Ongeveer tegelijk met de G7-top drukte het Kabinet-Biden een Executive Order (EO) erdoor, dat dezelfde ambities beaamt als de Bletchley-verklaring. De rode draad in deze documenten is dat er steeds een principe van best practices wordt gehanteerd. Dat geeft AI-ontwikkelaars een handleiding in de manier waarop de overheid gelooft dat AI veilig ontwikkeld kan worden, maar hangen verder geen verplichtingen aan vast.

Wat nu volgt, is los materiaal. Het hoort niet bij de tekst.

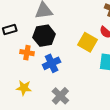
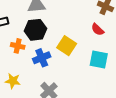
yellow square: (87, 42) -> (67, 46), moved

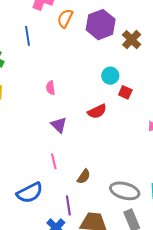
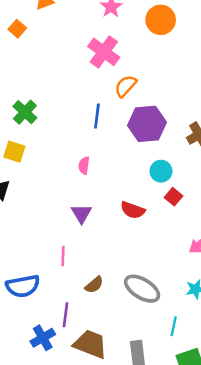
purple hexagon: (101, 25) -> (147, 124), moved
blue line: (28, 36) -> (97, 116), moved
red semicircle: (97, 111) -> (133, 210), turned 30
gray ellipse: (125, 191) -> (142, 289), moved

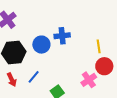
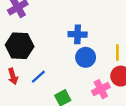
blue circle: (41, 45) -> (86, 57), moved

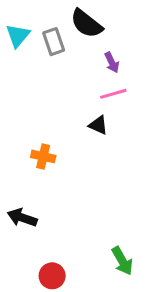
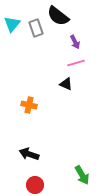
black arrow: (22, 218) -> (29, 154), moved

Probeert Europa dit voorbeeld nu te volgen?

Frankrijk, Duitsland en Italië zijn duidelijke voorstanders van de aanpak. Door de Bletchley-verklaring vinden deze landen nu bovendien internationale steun om tot wetgeving te komen die begeleidt, maar niet afdwingt. Zo zien we onder een nieuwe overeenkomst om ontwikkelaars aan te moedigen ‘secure-by-design’-principes te volgen, alleen de handtekeningen van Frankrijk, Duitsland en Italië prijken. Ontwikkelaars worden zo aangemoedigd om LLM’s alleen uit te brengen nadat er voldoende getest werd op de veiligheid, maar worden hier niet toe gedwongen. De bevoegde instanties van de VS en het VK verwijzen naar de overeenkomst als het eerste resultaat van de Bletchley-verklaring en spreken van een ‘een wereldwijde inspanning’. Het gebrek aan steun van de Europese Commissie, doet toch anders vermoeden.